Теперь можно вернуться к «Мольеру». Он был выпущен в то время, когда Юрский увлекся режиссурой. Он поставил уже один спектакль на Ленинградском телевидении, по-моему, «Фиесту» Хемингуэя, и яростно рвался к постановке на театре. «Мольер» вышел. Это был приличный спектакль, с очень невыразительным главным героем. Потому что Юрский совершил ту ошибку, которую совершают почти все актеры, захотевшие попробовать себя на режиссерском поприще. Он сам и ставил, и играл главную роль. А это, за редчайшим исключением, ведет к актерскому провалу. По сцене бегал суетящийся человек -- и только
Творческая судьба Юрского еще раз доказала, что наши достоинства -- суть продолжение наших недостатков. Его удивительная актерская активность, стремление все успеть сыграть выкинули с ним, как мне кажется, злую шутку.
Он ушел из БДТ, переехал в Москву, потому что Товстоногов, который очень его любил как актера, не поддерживал его увлечение режиссурой. «Мне нужен первоклассный артист Юрский и не нужен Юрский -- средний режиссер», -- как-то сказал он. В Москве Юрский начал ставить в Театре Моссовета. Сначала «Правду -- хорошо, а счастье лучше» А. Островского, затем -- «Тему с вариациями» С. Алешина. Но событий не происходило. Спектакли были средние, проходные, а Юрский как артист, уйдя от Товстоногова, что-то потерял, да и сам потерялся. И тех выдающихся, звездных достижений, тех человеческих откровений, что были у него в БДТ, больше не наблюдалось. Точно так же, как их не наблюдалось ни у Т. Дорониной, ни у О. Борисова, которые тоже ушли от того, кто их создал как актерские личности.

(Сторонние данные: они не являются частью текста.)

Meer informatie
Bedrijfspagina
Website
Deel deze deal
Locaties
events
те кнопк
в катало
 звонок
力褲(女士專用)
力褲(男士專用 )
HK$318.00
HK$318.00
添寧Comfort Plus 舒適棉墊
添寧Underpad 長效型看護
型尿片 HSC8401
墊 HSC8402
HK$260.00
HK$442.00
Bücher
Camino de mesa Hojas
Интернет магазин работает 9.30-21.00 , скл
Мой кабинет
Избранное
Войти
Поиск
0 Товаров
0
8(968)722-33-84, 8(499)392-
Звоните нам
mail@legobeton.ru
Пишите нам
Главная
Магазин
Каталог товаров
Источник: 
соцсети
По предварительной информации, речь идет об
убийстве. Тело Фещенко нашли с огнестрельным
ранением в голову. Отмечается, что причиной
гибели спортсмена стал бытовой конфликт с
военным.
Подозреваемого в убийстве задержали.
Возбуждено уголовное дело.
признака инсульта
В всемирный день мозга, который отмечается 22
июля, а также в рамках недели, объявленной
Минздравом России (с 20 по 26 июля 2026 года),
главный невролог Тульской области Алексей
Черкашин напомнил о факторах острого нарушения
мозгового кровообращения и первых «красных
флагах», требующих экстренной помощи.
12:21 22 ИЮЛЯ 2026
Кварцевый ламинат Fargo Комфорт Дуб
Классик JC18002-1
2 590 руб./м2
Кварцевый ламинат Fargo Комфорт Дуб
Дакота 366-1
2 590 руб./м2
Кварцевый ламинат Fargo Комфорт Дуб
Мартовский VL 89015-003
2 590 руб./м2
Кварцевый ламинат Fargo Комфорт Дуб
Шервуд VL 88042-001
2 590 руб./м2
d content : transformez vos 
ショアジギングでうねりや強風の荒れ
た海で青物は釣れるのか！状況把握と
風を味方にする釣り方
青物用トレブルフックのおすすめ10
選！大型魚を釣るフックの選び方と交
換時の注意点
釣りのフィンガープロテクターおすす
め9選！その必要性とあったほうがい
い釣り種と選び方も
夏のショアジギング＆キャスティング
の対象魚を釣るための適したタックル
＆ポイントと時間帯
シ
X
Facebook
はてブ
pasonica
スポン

Конечно, ни Юрский, ни Доронина в этом не любят признаваться. Хотя кто знает, о чем они думают подчас в подушку. Юрский продолжал играть. Читал с эстрады Пушкина, Зощенко. Но в Москве он, безусловно, затерялся. Нет, конечно, дарование осталось. Но он стал одним из многих, а в Ленинграде он был первым. Потому что его вел талантливый мастер, который так хорошо понимал его индивидуальность. У артиста было как бы зеркало. И он не распылялся. В Москве Юрский играл, ставил, как в театре, так и в кино, читал, написал книгу. Все это было добротно, профессионально, но в холодном московском воздухе как-то растворились, развеялись неповторимость артиста Юрского, его обаяние, его темперамент, его особая саркастическая интонация. Недавно он блеснул россыпью театральных парадоксов на праздновании столетней годовщины встречи К. С. Станиславского и Вл. И. Немировича-Данченко в «Славянском базаре». Парадоксов талантливых, но взаимоисключающих
Непросто бывает артисту найти свой театр-дом. Юрский нашел его и ушел из него. Бросил те подмостки, где ощутил, может быть, самые прекрасные и неповторимые мгновения вдохновения и творческого счастья. Что он обрел взамен? Долгожданную творческую свободу, без конца и края?.. Исполнение желаний?.. Об этом знает лишь он один.